One of the news stations carried a story out of Minnesota on frostbite. Folks occasionally speed along my road, but I'm not likely to get frostbite getting the mail. Geeze :(

Well thanks for finally telling me about the electric blanket, the day I have to drive 30 hours straight back to the balmy shores of New England after sleeping in my overcoat for 3 weeks in St Frozenstine!....... BOSS! ;)
:rolleyes:
:D

seanz
01-25-2014, 02:19 PM
http://img2.wfrcdn.com/lf/79/hash/5589/6715913/1/Shower%2BChair%2Bwith%2BCut-Out%2BSeat,%2BBack,%2Band%2BArms.jpg

Ok, seat ignition cut-out.

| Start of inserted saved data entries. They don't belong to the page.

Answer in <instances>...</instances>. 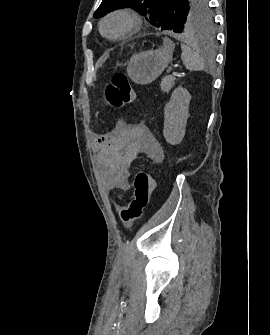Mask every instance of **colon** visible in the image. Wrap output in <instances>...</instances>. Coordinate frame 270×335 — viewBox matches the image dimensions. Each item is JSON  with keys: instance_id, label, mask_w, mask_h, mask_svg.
I'll return each instance as SVG.
<instances>
[{"instance_id": "1", "label": "colon", "mask_w": 270, "mask_h": 335, "mask_svg": "<svg viewBox=\"0 0 270 335\" xmlns=\"http://www.w3.org/2000/svg\"><path fill=\"white\" fill-rule=\"evenodd\" d=\"M107 99L116 107L128 105L133 101L134 92L125 73L117 72L112 76ZM154 184V178L150 173L144 170L137 172L132 199L126 205L119 207L125 224L132 225L144 217L145 210L151 201Z\"/></svg>"}]
</instances>
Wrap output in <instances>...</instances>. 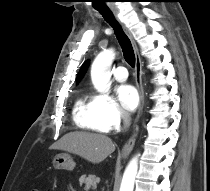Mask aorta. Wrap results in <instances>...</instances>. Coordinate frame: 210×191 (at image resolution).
I'll list each match as a JSON object with an SVG mask.
<instances>
[{
	"mask_svg": "<svg viewBox=\"0 0 210 191\" xmlns=\"http://www.w3.org/2000/svg\"><path fill=\"white\" fill-rule=\"evenodd\" d=\"M115 54L113 49L101 52L91 67V79L94 87L102 94L110 91V68ZM138 170V157H134L128 164L122 178L120 191H133L135 177Z\"/></svg>",
	"mask_w": 210,
	"mask_h": 191,
	"instance_id": "aorta-1",
	"label": "aorta"
}]
</instances>
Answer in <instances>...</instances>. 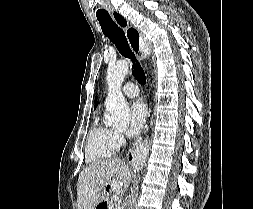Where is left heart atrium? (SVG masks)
Instances as JSON below:
<instances>
[{
	"label": "left heart atrium",
	"instance_id": "39dd6f15",
	"mask_svg": "<svg viewBox=\"0 0 253 209\" xmlns=\"http://www.w3.org/2000/svg\"><path fill=\"white\" fill-rule=\"evenodd\" d=\"M147 115V106L143 101L136 100L131 104L129 126L127 129V134L129 136H135L142 131L146 123Z\"/></svg>",
	"mask_w": 253,
	"mask_h": 209
}]
</instances>
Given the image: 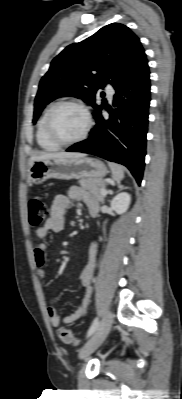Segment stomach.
Masks as SVG:
<instances>
[{
	"label": "stomach",
	"instance_id": "obj_1",
	"mask_svg": "<svg viewBox=\"0 0 182 399\" xmlns=\"http://www.w3.org/2000/svg\"><path fill=\"white\" fill-rule=\"evenodd\" d=\"M106 174L107 168L104 163L95 158H51L31 163L28 170V179L32 184H41L50 178L62 180L101 179Z\"/></svg>",
	"mask_w": 182,
	"mask_h": 399
}]
</instances>
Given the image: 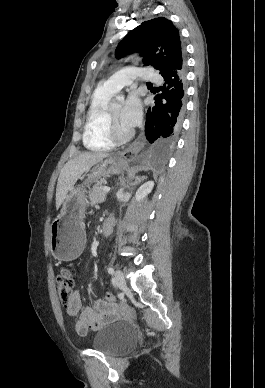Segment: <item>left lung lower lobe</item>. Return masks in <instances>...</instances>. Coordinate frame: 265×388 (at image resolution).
<instances>
[{"instance_id": "0a47b994", "label": "left lung lower lobe", "mask_w": 265, "mask_h": 388, "mask_svg": "<svg viewBox=\"0 0 265 388\" xmlns=\"http://www.w3.org/2000/svg\"><path fill=\"white\" fill-rule=\"evenodd\" d=\"M164 84L157 88L154 105L146 115L145 133L151 143L149 163L162 168L181 129L185 111L186 71L185 66L163 75Z\"/></svg>"}]
</instances>
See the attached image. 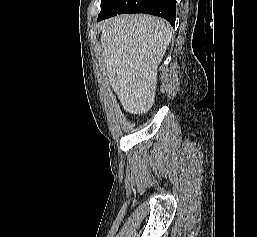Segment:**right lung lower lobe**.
Here are the masks:
<instances>
[{"label": "right lung lower lobe", "mask_w": 257, "mask_h": 237, "mask_svg": "<svg viewBox=\"0 0 257 237\" xmlns=\"http://www.w3.org/2000/svg\"><path fill=\"white\" fill-rule=\"evenodd\" d=\"M123 13H147L175 25L176 0H113L101 9L98 21Z\"/></svg>", "instance_id": "right-lung-lower-lobe-1"}]
</instances>
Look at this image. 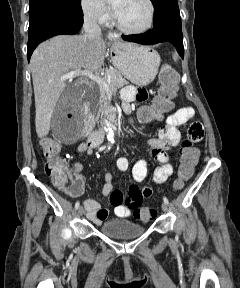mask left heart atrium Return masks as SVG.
<instances>
[{"label": "left heart atrium", "mask_w": 240, "mask_h": 288, "mask_svg": "<svg viewBox=\"0 0 240 288\" xmlns=\"http://www.w3.org/2000/svg\"><path fill=\"white\" fill-rule=\"evenodd\" d=\"M107 1L117 14L121 11L124 0H107Z\"/></svg>", "instance_id": "obj_1"}]
</instances>
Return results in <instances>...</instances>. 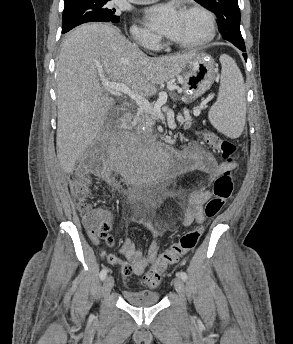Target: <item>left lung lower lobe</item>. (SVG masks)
<instances>
[{
	"mask_svg": "<svg viewBox=\"0 0 293 344\" xmlns=\"http://www.w3.org/2000/svg\"><path fill=\"white\" fill-rule=\"evenodd\" d=\"M237 47H238L240 50H242L243 52L246 51L245 45H240V46H237ZM243 56H244L245 60H247V54H243Z\"/></svg>",
	"mask_w": 293,
	"mask_h": 344,
	"instance_id": "obj_1",
	"label": "left lung lower lobe"
}]
</instances>
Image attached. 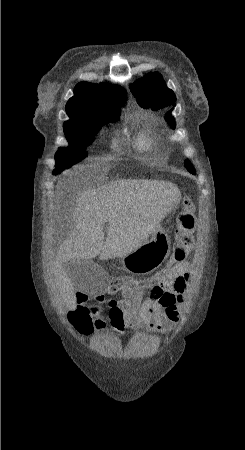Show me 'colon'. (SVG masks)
<instances>
[{"instance_id":"1","label":"colon","mask_w":245,"mask_h":450,"mask_svg":"<svg viewBox=\"0 0 245 450\" xmlns=\"http://www.w3.org/2000/svg\"><path fill=\"white\" fill-rule=\"evenodd\" d=\"M196 229L195 206L191 196H184L181 201V210L177 217L175 230V243L173 252L169 260L168 267H173L184 263L194 245V233ZM147 278L132 276H115L111 281V286L116 290H132L141 288ZM77 300H88L89 296L77 293ZM96 309L80 304L69 318L72 329L79 334L90 333L95 326L94 315Z\"/></svg>"}]
</instances>
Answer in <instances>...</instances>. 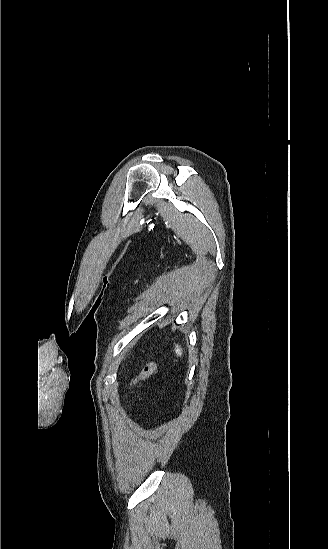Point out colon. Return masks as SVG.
Segmentation results:
<instances>
[{
  "label": "colon",
  "mask_w": 328,
  "mask_h": 549,
  "mask_svg": "<svg viewBox=\"0 0 328 549\" xmlns=\"http://www.w3.org/2000/svg\"><path fill=\"white\" fill-rule=\"evenodd\" d=\"M158 362L156 359L150 360L142 369L140 374L133 378L130 383L128 384V391L132 390L135 386L140 384L141 382L146 381L148 378H150L155 371L157 370Z\"/></svg>",
  "instance_id": "colon-1"
}]
</instances>
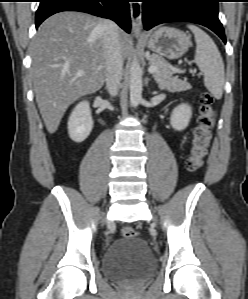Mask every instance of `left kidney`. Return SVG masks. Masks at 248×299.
I'll return each instance as SVG.
<instances>
[{"mask_svg": "<svg viewBox=\"0 0 248 299\" xmlns=\"http://www.w3.org/2000/svg\"><path fill=\"white\" fill-rule=\"evenodd\" d=\"M191 116V107L188 104L182 103L173 109L170 124L174 130L182 131L188 126Z\"/></svg>", "mask_w": 248, "mask_h": 299, "instance_id": "1", "label": "left kidney"}]
</instances>
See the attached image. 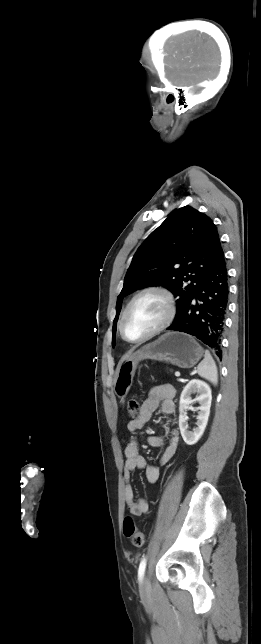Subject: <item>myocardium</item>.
<instances>
[{
    "mask_svg": "<svg viewBox=\"0 0 261 644\" xmlns=\"http://www.w3.org/2000/svg\"><path fill=\"white\" fill-rule=\"evenodd\" d=\"M149 293H156V294L161 295L164 298V300L166 302V305H167L166 316H165L164 320L162 321V323L159 326H157L154 330L149 332L147 335H145V336H143V337H141L139 339H130V338L127 337L126 331H125V324H126V319H127L128 314H129V311H130L132 305L135 303V301L138 298H140L141 296H143L145 294H149ZM176 313H177L176 300H175V297H174L173 293L168 288H166L164 286H160V285L147 286V287L141 289L140 291H138L131 298V300L128 302V304L126 305V307H125V309H124V311L122 313L120 324H119L120 334H121L122 338L125 341L129 342V343H132V344L143 343V342L153 338L154 336L160 334L164 330H166L173 323V321H174V319L176 317Z\"/></svg>",
    "mask_w": 261,
    "mask_h": 644,
    "instance_id": "f54148a6",
    "label": "myocardium"
}]
</instances>
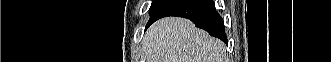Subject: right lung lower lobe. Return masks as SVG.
Instances as JSON below:
<instances>
[{"label":"right lung lower lobe","mask_w":331,"mask_h":62,"mask_svg":"<svg viewBox=\"0 0 331 62\" xmlns=\"http://www.w3.org/2000/svg\"><path fill=\"white\" fill-rule=\"evenodd\" d=\"M167 16L188 18L196 27L208 31L210 35L227 43L222 18L215 10L212 0H177L159 16L149 21L147 27L156 20Z\"/></svg>","instance_id":"1"}]
</instances>
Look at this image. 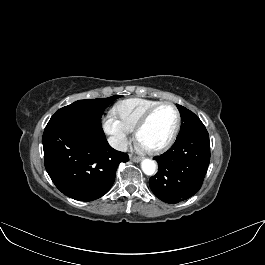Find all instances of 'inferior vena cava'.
Listing matches in <instances>:
<instances>
[{"label": "inferior vena cava", "mask_w": 265, "mask_h": 265, "mask_svg": "<svg viewBox=\"0 0 265 265\" xmlns=\"http://www.w3.org/2000/svg\"><path fill=\"white\" fill-rule=\"evenodd\" d=\"M108 143L112 148L122 152H126L128 149L127 142L124 139L115 136H110L108 138Z\"/></svg>", "instance_id": "inferior-vena-cava-1"}]
</instances>
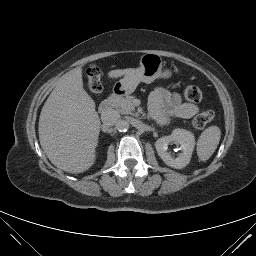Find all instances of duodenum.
Here are the masks:
<instances>
[{
    "label": "duodenum",
    "instance_id": "duodenum-1",
    "mask_svg": "<svg viewBox=\"0 0 256 256\" xmlns=\"http://www.w3.org/2000/svg\"><path fill=\"white\" fill-rule=\"evenodd\" d=\"M123 94H124L123 90L119 89L114 91L109 97H107L104 101H102V103L99 106V112L101 114H107L111 110L116 99L122 96Z\"/></svg>",
    "mask_w": 256,
    "mask_h": 256
}]
</instances>
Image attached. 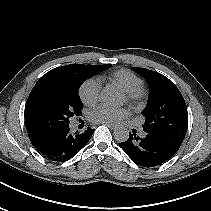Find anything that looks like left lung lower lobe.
Instances as JSON below:
<instances>
[{
    "mask_svg": "<svg viewBox=\"0 0 211 211\" xmlns=\"http://www.w3.org/2000/svg\"><path fill=\"white\" fill-rule=\"evenodd\" d=\"M120 147L134 163L143 167L158 166L177 152L165 142L149 134L139 138L134 133H130L129 138L120 143Z\"/></svg>",
    "mask_w": 211,
    "mask_h": 211,
    "instance_id": "obj_1",
    "label": "left lung lower lobe"
}]
</instances>
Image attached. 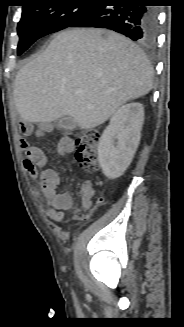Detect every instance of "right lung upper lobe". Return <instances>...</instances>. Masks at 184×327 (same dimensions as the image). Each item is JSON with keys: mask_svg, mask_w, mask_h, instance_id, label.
<instances>
[{"mask_svg": "<svg viewBox=\"0 0 184 327\" xmlns=\"http://www.w3.org/2000/svg\"><path fill=\"white\" fill-rule=\"evenodd\" d=\"M26 3V5L23 6V8H26L32 4H35V3H38V2H42V1H45V0H24Z\"/></svg>", "mask_w": 184, "mask_h": 327, "instance_id": "1", "label": "right lung upper lobe"}]
</instances>
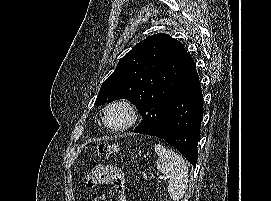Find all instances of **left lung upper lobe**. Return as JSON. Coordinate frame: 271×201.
<instances>
[{"label": "left lung upper lobe", "mask_w": 271, "mask_h": 201, "mask_svg": "<svg viewBox=\"0 0 271 201\" xmlns=\"http://www.w3.org/2000/svg\"><path fill=\"white\" fill-rule=\"evenodd\" d=\"M187 52L167 34L136 44L102 83L95 105L128 99L138 109L147 135L158 133L165 109L182 80Z\"/></svg>", "instance_id": "5c2ea615"}]
</instances>
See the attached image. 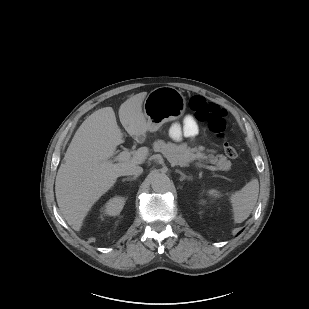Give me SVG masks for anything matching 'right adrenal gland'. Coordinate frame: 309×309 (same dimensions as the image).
<instances>
[{"mask_svg":"<svg viewBox=\"0 0 309 309\" xmlns=\"http://www.w3.org/2000/svg\"><path fill=\"white\" fill-rule=\"evenodd\" d=\"M137 177H138V176H133V177L124 178V179H122V181L124 182V181L136 180Z\"/></svg>","mask_w":309,"mask_h":309,"instance_id":"2a0ac1e0","label":"right adrenal gland"}]
</instances>
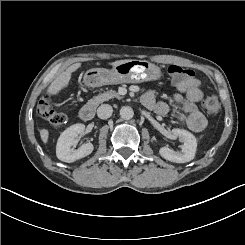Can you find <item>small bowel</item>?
Segmentation results:
<instances>
[{
    "label": "small bowel",
    "instance_id": "obj_1",
    "mask_svg": "<svg viewBox=\"0 0 245 245\" xmlns=\"http://www.w3.org/2000/svg\"><path fill=\"white\" fill-rule=\"evenodd\" d=\"M176 89L174 103L177 107L178 120L194 132L202 131L207 125V120L197 106L203 98L200 81L192 77L186 81L177 83ZM142 102L148 109L153 110L161 116L169 113L171 109L167 103L156 101V96L153 91H147L142 97Z\"/></svg>",
    "mask_w": 245,
    "mask_h": 245
}]
</instances>
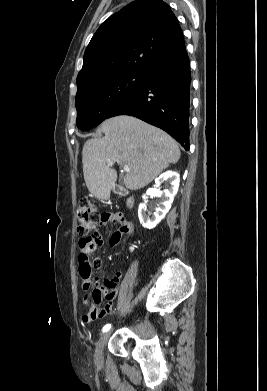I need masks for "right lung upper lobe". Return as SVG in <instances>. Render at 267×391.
<instances>
[{
  "instance_id": "1",
  "label": "right lung upper lobe",
  "mask_w": 267,
  "mask_h": 391,
  "mask_svg": "<svg viewBox=\"0 0 267 391\" xmlns=\"http://www.w3.org/2000/svg\"><path fill=\"white\" fill-rule=\"evenodd\" d=\"M185 50L182 30L162 0H137L109 17L92 37L77 76L78 90L109 73L146 72Z\"/></svg>"
}]
</instances>
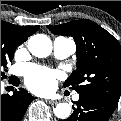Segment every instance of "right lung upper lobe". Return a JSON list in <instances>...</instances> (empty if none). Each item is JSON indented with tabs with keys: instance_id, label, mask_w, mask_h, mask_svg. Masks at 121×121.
<instances>
[{
	"instance_id": "right-lung-upper-lobe-1",
	"label": "right lung upper lobe",
	"mask_w": 121,
	"mask_h": 121,
	"mask_svg": "<svg viewBox=\"0 0 121 121\" xmlns=\"http://www.w3.org/2000/svg\"><path fill=\"white\" fill-rule=\"evenodd\" d=\"M3 22H5V21H3ZM5 23L9 24L22 38L25 39V41L27 40V38L29 36L33 35L39 29V26L22 27V26L8 23V22H5Z\"/></svg>"
}]
</instances>
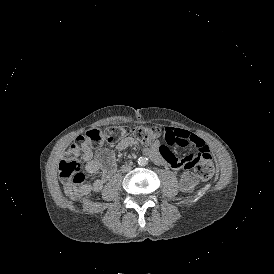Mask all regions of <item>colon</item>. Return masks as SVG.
I'll list each match as a JSON object with an SVG mask.
<instances>
[{
    "instance_id": "obj_1",
    "label": "colon",
    "mask_w": 274,
    "mask_h": 274,
    "mask_svg": "<svg viewBox=\"0 0 274 274\" xmlns=\"http://www.w3.org/2000/svg\"><path fill=\"white\" fill-rule=\"evenodd\" d=\"M127 129L123 126L107 128L104 131V137L107 143H114L121 139ZM133 136L141 141L152 143L157 139L163 138L165 130L162 132L158 127H133ZM100 137L99 134H82L71 143L67 149L65 157L60 161L58 170L64 191L70 197L74 198L79 193V190L85 186L86 175L82 171V165L78 157L79 149H97ZM196 174L184 173L181 178V183L184 189L193 190L198 183Z\"/></svg>"
}]
</instances>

I don't think they spend that long on the tractor.


Laughing.
:D:D:D

Spin_Drift
01-26-2014, 12:28 PM
Great and entertaining story, Kat. That's a LOT to go through. Glad it's over and hopefully it won't happen again. What's your Honey doing leaving you alone in Hell this time of the year? Can't take the weather....(wink)??